Medtronic declined to discuss financial details of the Aetna agreement, but said such deals tie revenue to achievement of clinical improvement targets, as well as shared savings for delivering on or exceeding clinical outcomes and cost targets.
Suzanne Winter, vice president of the Medtronic diabetes group in the Americas, said the Aetna agreement will initially focus on whether patients on its pumps achieve their A1c targets, a commonly used measure of blood sugar levels. The American Diabetes Association recommends A1c levels below 7.
In the future it may look at other measures, such as hypoglycemia episodes, time in proper glycemic range, and patient satisfaction, Winter said.
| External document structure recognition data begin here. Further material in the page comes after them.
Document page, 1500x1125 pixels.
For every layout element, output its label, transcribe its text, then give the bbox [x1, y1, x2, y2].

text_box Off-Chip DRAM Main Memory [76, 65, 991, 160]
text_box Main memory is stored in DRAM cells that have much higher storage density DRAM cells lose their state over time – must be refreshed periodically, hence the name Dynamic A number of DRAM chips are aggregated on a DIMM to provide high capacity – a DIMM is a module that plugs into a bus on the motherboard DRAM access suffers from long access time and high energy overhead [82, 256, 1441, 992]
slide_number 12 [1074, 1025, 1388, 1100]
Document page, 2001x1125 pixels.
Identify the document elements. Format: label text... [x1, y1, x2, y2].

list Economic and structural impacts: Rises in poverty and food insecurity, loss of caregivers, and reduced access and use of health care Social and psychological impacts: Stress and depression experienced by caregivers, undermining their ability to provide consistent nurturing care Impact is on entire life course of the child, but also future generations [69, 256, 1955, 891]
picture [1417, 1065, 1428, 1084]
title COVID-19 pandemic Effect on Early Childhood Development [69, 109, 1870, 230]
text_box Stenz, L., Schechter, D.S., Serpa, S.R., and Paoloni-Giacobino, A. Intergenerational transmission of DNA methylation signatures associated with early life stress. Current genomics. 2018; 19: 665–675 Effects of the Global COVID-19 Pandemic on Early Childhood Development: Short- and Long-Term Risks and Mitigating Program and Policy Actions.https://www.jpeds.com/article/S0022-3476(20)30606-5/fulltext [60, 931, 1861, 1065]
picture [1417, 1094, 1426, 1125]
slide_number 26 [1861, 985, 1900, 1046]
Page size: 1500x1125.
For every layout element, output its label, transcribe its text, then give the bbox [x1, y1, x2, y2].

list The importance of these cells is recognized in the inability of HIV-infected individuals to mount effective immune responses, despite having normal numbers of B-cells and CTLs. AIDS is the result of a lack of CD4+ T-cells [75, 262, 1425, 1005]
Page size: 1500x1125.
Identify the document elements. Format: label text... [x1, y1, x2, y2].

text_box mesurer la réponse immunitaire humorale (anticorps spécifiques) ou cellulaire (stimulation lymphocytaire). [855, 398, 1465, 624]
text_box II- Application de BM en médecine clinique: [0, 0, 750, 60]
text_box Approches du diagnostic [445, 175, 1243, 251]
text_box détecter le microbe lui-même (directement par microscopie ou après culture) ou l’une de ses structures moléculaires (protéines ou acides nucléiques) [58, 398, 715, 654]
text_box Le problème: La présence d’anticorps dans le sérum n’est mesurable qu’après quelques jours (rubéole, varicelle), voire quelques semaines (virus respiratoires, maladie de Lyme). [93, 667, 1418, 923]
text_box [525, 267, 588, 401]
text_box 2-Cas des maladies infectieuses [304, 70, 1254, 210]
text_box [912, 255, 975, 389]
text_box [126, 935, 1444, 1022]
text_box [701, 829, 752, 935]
Medtronic already has an agreement with UnitedHealth Group Inc that is moving toward including patient outcomes and other metrics, such as total cost of care, and the company is discussing similar deals with other insurers, Winter said.
Pharmaceutical companies are also beginning to embrace reimbursement options that take patient outcomes into consideration.
U.S. biotech Amgen Inc, in an effort to improve patient access to its expensive new cholesterol drug Repatha, has offered contract options that include refunding the cost of the drug if patients suffer a heart attack or stroke while on the medicine intended to prevent them.